Fukushima Photo Essay: a Drone's Eye View
Hallie Siegel (2973169) writes "Here's stunning photos and incredible interactive aerial maps of the devastation, cleanup and reconstruction effort in the region around the Fukushima Daiichi nuclear power plant. Adam Klaptocz of Drone Adventures in collaboration with Taichi Furuhashi, researcher at the Center for Spatial Information Science at the University of Tokyo show the current state of the region."
Well, park my Ford Nucleon and enjoy a refreshing Nuka-Cola, obviously!
Perhaps you'd care to mention which photos you believe are stunning? They all look distinctly average to me.
Imagine telling a child that he or she can never return home to Tomioka because it has been turned into a storage facility for radioactive soil from other regions. Imagine the psychological devastation.
How is that different from any other of the numerous locations that no longer exist either due to economic collapse, or development? I lived in a few places as a kid, none of which exist today. One suburb is now a shopping centre, another demolished to make a forest, and yet another a derelict small town with no economy, soon to be wiped off the map.
What do you do with a parking lot full of radioactive topsoil?
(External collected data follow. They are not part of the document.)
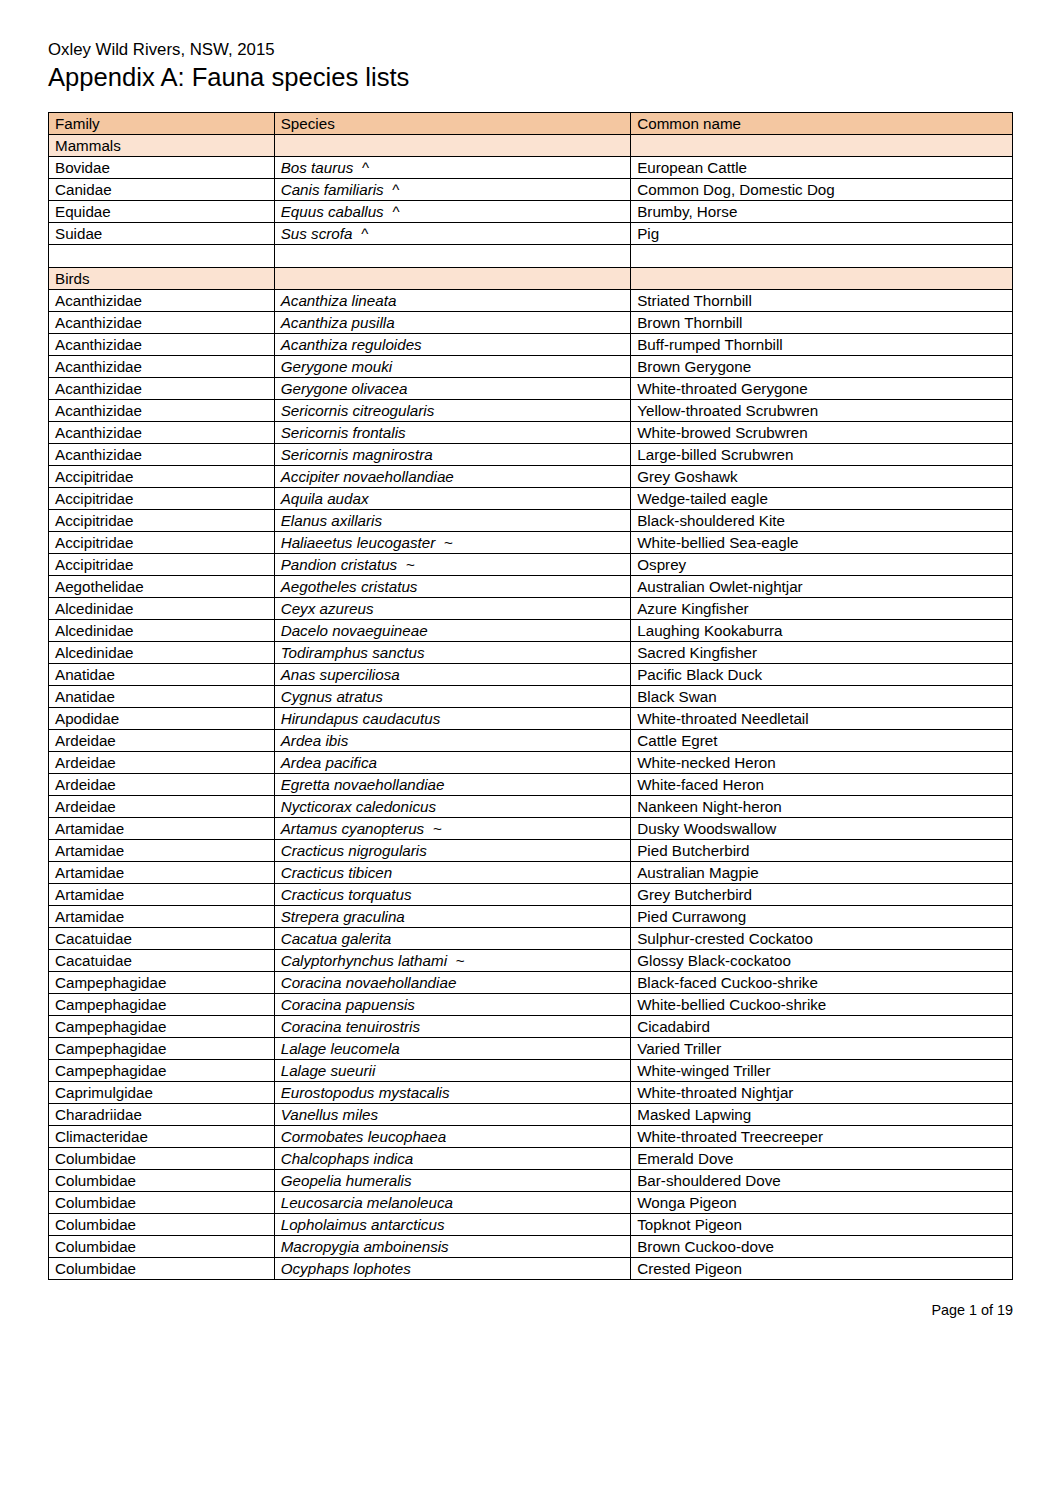Oxley Wild Rivers, NSW, 2015
Appendix A: Fauna species lists
| Family | Species | Common name |
| --- | --- | --- |
| Mammals | | |
| Bovidae | Bos taurus ^ | European Cattle |
| Canidae | Canis familiaris ^ | Common Dog, Domestic Dog |
| Equidae | Equus caballus ^ | Brumby, Horse |
| Suidae | Sus scrofa ^ | Pig |
| Birds | | |
| Acanthizidae | Acanthiza lineata | Striated Thornbill |
| Acanthizidae | Acanthiza pusilla | Brown Thornbill |
| Acanthizidae | Acanthiza reguloides | Buff-rumped Thornbill |
| Acanthizidae | Gerygone mouki | Brown Gerygone |
| Acanthizidae | Gerygone olivacea | White-throated Gerygone |
| Acanthizidae | Sericornis citreogularis | Yellow-throated Scrubwren |
| Acanthizidae | Sericornis frontalis | White-browed Scrubwren |
| Acanthizidae | Sericornis magnirostra | Large-billed Scrubwren |
| Accipitridae | Accipiter novaehollandiae | Grey Goshawk |
| Accipitridae | Aquila audax | Wedge-tailed eagle |
| Accipitridae | Elanus axillaris | Black-shouldered Kite |
| Accipitridae | Haliaeetus leucogaster ~ | White-bellied Sea-eagle |
| Accipitridae | Pandion cristatus ~ | Osprey |
| Aegothelidae | Aegotheles cristatus | Australian Owlet-nightjar |
| Alcedinidae | Ceyx azureus | Azure Kingfisher |
| Alcedinidae | Dacelo novaeguineae | Laughing Kookaburra |
| Alcedinidae | Todiramphus sanctus | Sacred Kingfisher |
| Anatidae | Anas superciliosa | Pacific Black Duck |
| Anatidae | Cygnus atratus | Black Swan |
| Apodidae | Hirundapus caudacutus | White-throated Needletail |
| Ardeidae | Ardea ibis | Cattle Egret |
| Ardeidae | Ardea pacifica | White-necked Heron |
| Ardeidae | Egretta novaehollandiae | White-faced Heron |
| Ardeidae | Nycticorax caledonicus | Nankeen Night-heron |
| Artamidae | Artamus cyanopterus ~ | Dusky Woodswallow |
| Artamidae | Cracticus nigrogularis | Pied Butcherbird |
| Artamidae | Cracticus tibicen | Australian Magpie |
| Artamidae | Cracticus torquatus | Grey Butcherbird |
| Artamidae | Strepera graculina | Pied Currawong |
| Cacatuidae | Cacatua galerita | Sulphur-crested Cockatoo |
| Cacatuidae | Calyptorhynchus lathami ~ | Glossy Black-cockatoo |
| Campephagidae | Coracina novaehollandiae | Black-faced Cuckoo-shrike |
| Campephagidae | Coracina papuensis | White-bellied Cuckoo-shrike |
| Campephagidae | Coracina tenuirostris | Cicadabird |
| Campephagidae | Lalage leucomela | Varied Triller |
| Campephagidae | Lalage sueurii | White-winged Triller |
| Caprimulgidae | Eurostopodus mystacalis | White-throated Nightjar |
| Charadriidae | Vanellus miles | Masked Lapwing |
| Climacteridae | Cormobates leucophaea | White-throated Treecreeper |
| Columbidae | Chalcophaps indica | Emerald Dove |
| Columbidae | Geopelia humeralis | Bar-shouldered Dove |
| Columbidae | Leucosarcia melanoleuca | Wonga Pigeon |
| Columbidae | Lopholaimus antarcticus | Topknot Pigeon |
| Columbidae | Macropygia amboinensis | Brown Cuckoo-dove |
| Columbidae | Ocyphaps lophotes | Crested Pigeon |
Page 1 of 19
Move it to secure long term storage with lots of signs warning of danger. None of your FUD is really any great concern. Since 7 million people died this year from air pollution mainly from coal power stations, we'll probably do the same thing we do about that, ie not much, but certainly not get all scared about it.
Just to be clear here: the devastation is all due to the tsunami, not to the reactor failure. Foreign media seem to often forget or ignore that the disaster was the earthquake and tsunami. That's what killed almost 20k people dead and destroyed the homes of many hundreds of thousands of people.
Trust the Computer. The Computer is your friend.
Imagine telling a child that he or she can never return home to Tomioka because it has been turned into a storage facility for radioactive soil from other regions. Imagine the psychological devastation.
This is a great example of a knee-jerk reaction and "think of the children".
The child generally has less attachment to the old home than the adult. That kind of attachment comes with nostalgia.
Compare the psychological devastation between "There was a disaster so we are going to move and you and your friends are going to school in another part of town." compared to "I have a new job in another town so we have to move and leave all your friends behind."
Yep, that just happened, you brought up an example where a parent getting a new job is worse than a nuclear disaster.